以上是我的Static initializer in Python的查询 我试图从它的一个属性中找到一个对象,就像在java中使用静态构造函数一样:
public class TestBuilder {
private String uid;
private String name;
private double speed;
private static ArrayList<TestBuilder> types = new ArrayList<TestBuilder>();
public static final TestBuilder SLEEPY;
public static final TestBuilder SPEEDY;
static {
SLEEPY = new TestBuilder("1", "slow test", 500.00);
SPEEDY = new TestBuilder("2", "fast test", 2000.00);
}
private TestBuilder(String uid, String name, double speed){
this.uid = uid;
this.name = name;
this.speed = speed;
types.add(this);
}
public static TestBuilder getBuilderFromName(String s){
for (int i = 0; i < types.size(); i++){
if (((TestBuilder) types.get(i)).name.equals(s)){
return (TestBuilder) types.get(i);
}
}
return null;
}
在python中我尝试过:
class TestBuilder:
uid = str()
name = str()
speed = float()
types = []
def __init__(self, uid, name, speed):
self.uid = uid
self.name = name
self.speed = speed
self.types.append(self)
@classmethod
def lookupType(cls, name):
for item in cls.types:
if item.name == name:
return cls
TestBuilder.SLEEPY = TestBuilder("1","slow test", 500.0)

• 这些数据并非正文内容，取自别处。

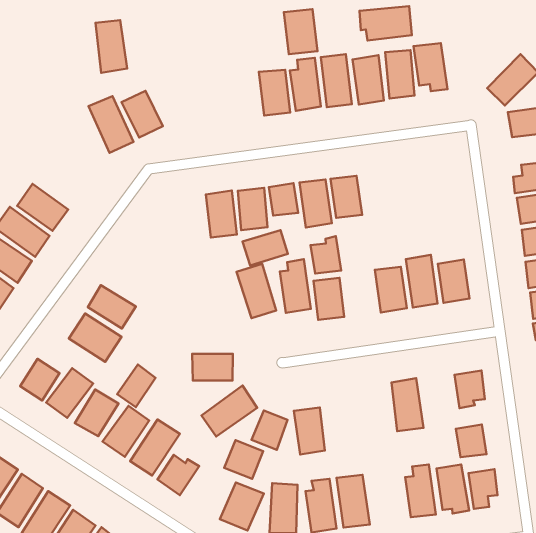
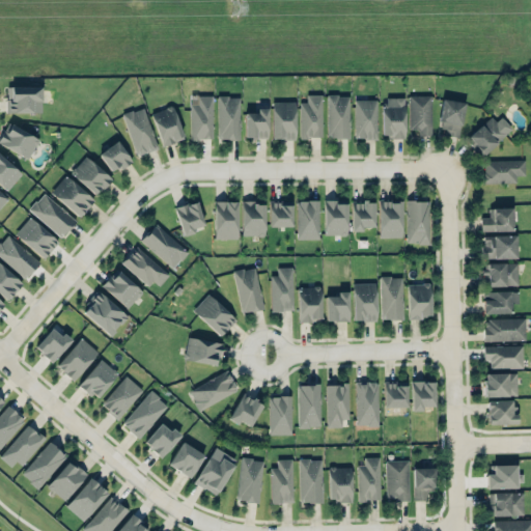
building: [359,6,412,40] -> none
building: [284,9,318,54] -> none
building: [95,20,127,73] -> [192,96,215,140]
building: none -> [442,101,466,138]
building: none -> [219,97,241,140]
building: none -> [246,109,269,139]
building: none -> [101,141,134,172]
building: none -> [72,157,112,196]
building: none -> [408,201,431,245]
building: none -> [380,201,403,239]
building: none -> [353,201,375,231]
building: none -> [176,201,205,236]
building: none -> [142,224,190,269]
building: [243,230,288,266] -> none
building: [310,236,341,274] -> [327,291,351,322]
building: none -> [123,247,170,286]
building: none -> [194,295,237,337]
building: [117,364,156,407] -> none
building: none -> [328,384,351,427]
building: none -> [300,385,322,428]
building: [456,425,487,457] -> [385,382,409,408]
building: [224,440,263,479] -> [170,443,205,478]
building: none -> [330,468,353,502]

TestBuilder.SPEEDY = TestBuilder("2","fast test", 2000.0)
然后在测试模块中:
class Tester(unittest.TestCase):
def test_builder(self):
dummy = TestBuilder
ref = dummy.SPEEDY
objfound = dummy.lookupType("slow test")
logger.debug("--test_builder() name: "+objfound.name)
虽然在lookupType方法中找到了正确的对象,但在测试中访问时,生成的classfound name属性为空。如何在给定其属性之一的情况下访问正确的TestBuilder对象?
答案 0 :(得分:3)
您将返回类,而不是您找到的实例:
@classmethod
def lookupType(cls, name):
for item in cls.types:
if item.name == name:
return cls
# ^^^
改为返回项目:
return item
不使用列表,而是使用字典注册您的类,以便您只需按名称查找它们:
class TestBuilder:
types = {}
def __init__(self, uid, name, speed):
self.uid = uid
self.name = name
self.speed = speed
self.types[name] = self
@classmethod
def lookupType(cls, name):
return cls.types.get(name)
请注意,您的uid = str()和speed = float()行只会创建分别设置为空字符串和0.0的类属性。这些行不声明类型,Python不会阻止您的代码在实例级别为这些属性分配不同的对象。